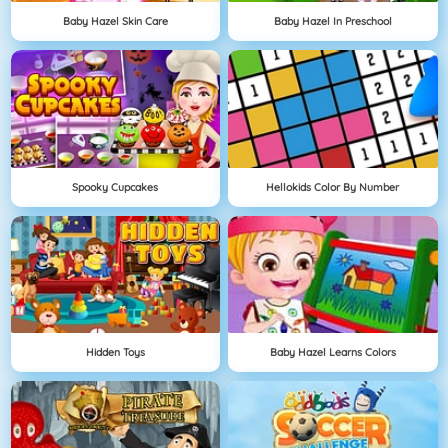
Baby Hazel Skin Care
Baby Hazel In Preschool
Spooky Cupcakes
Hellokids Color By Number
Hidden Toys
Baby Hazel Learns Colors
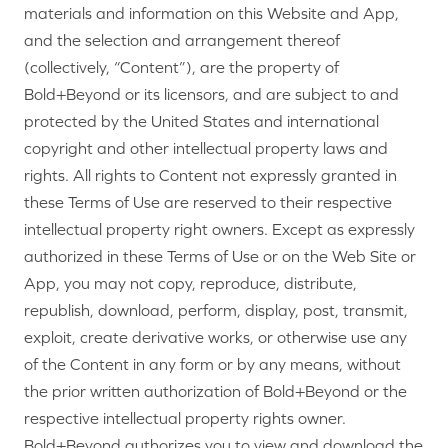
materials and information on this Website and App,
and the selection and arrangement thereof
(collectively, “Content”), are the property of
Bold+Beyond or its licensors, and are subject to and
protected by the United States and international
copyright and other intellectual property laws and
rights. All rights to Content not expressly granted in
these Terms of Use are reserved to their respective
intellectual property right owners. Except as expressly
authorized in these Terms of Use or on the Web Site or
App, you may not copy, reproduce, distribute,
republish, download, perform, display, post, transmit,
exploit, create derivative works, or otherwise use any
of the Content in any form or by any means, without
the prior written authorization of Bold+Beyond or the
respective intellectual property rights owner.
Bold+Beyond authorizes you to view and download the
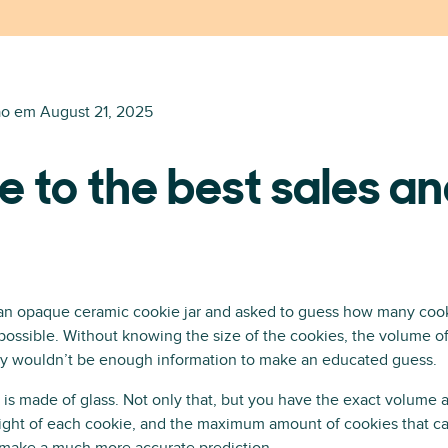
ão em
August 21, 2025
e to the best sales an
an opaque ceramic cookie jar and asked to guess how many cooki
ossible. Without knowing the size of the cookies, the volume of
imply wouldn’t be enough information to make an educated guess.
r is made of glass. Not only that, but you have the exact volume 
eight of each cookie, and the maximum amount of cookies that can f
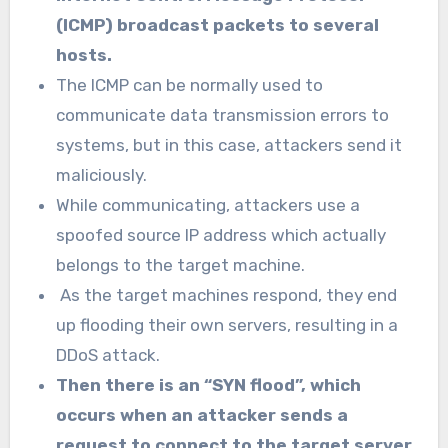
(ICMP) broadcast packets to several
hosts.
The ICMP can be normally used to
communicate data transmission errors to
systems, but in this case, attackers send it
maliciously.
While communicating, attackers use a
spoofed source IP address which actually
belongs to the target machine.
As the target machines respond, they end
up flooding their own servers, resulting in a
DDoS attack.
Then there is an “SYN flood”, which
occurs when an attacker sends a
request to connect to the target server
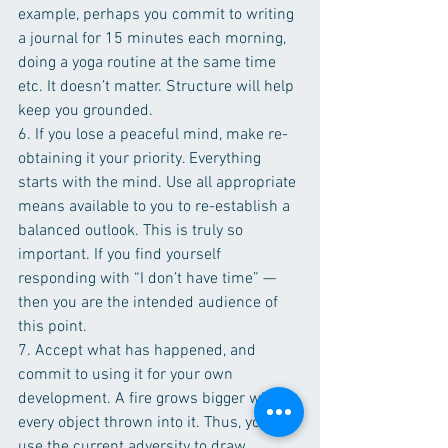
example, perhaps you commit to writing 
a journal for 15 minutes each morning, 
doing a yoga routine at the same time 
etc. It doesn’t matter. Structure will help 
keep you grounded.
6. If you lose a peaceful mind, make re-
obtaining it your priority. Everything 
starts with the mind. Use all appropriate 
means available to you to re-establish a 
balanced outlook. This is truly so 
important. If you find yourself 
responding with “I don’t have time” — 
then you are the intended audience of 
this point. 
7. Accept what has happened, and 
commit to using it for your own 
development. A fire grows bigger with 
every object thrown into it. Thus, you can 
use the current adversity to draw 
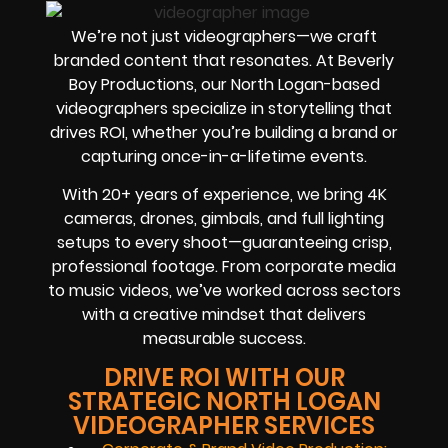
We’re not just videographers—we craft
branded content that resonates. At Beverly
Boy Productions, our North Logan-based
videographers specialize in storytelling that
drives ROI, whether you’re building a brand or
capturing once-in-a-lifetime events.
With 20+ years of experience, we bring 4K
cameras, drones, gimbals, and full lighting
setups to every shoot—guaranteeing crisp,
professional footage. From corporate media
to music videos, we’ve worked across sectors
with a creative mindset that delivers
measurable success.
DRIVE ROI WITH OUR
STRATEGIC NORTH LOGAN
VIDEOGRAPHER SERVICES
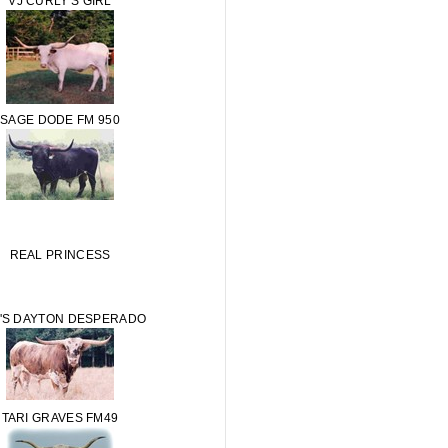
VJ CURLY'S GIRL
SAGE DODE FM 950
REAL PRINCESS
'S DAYTON DESPERADO
TARI GRAVES FM49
· · · · · · ·
The task: For each line in the material above that contains the string "have", make a copy.

Task answer:
r is made of glass. Not only that, but you have the exact volume 
responding with “I don’t have time” — 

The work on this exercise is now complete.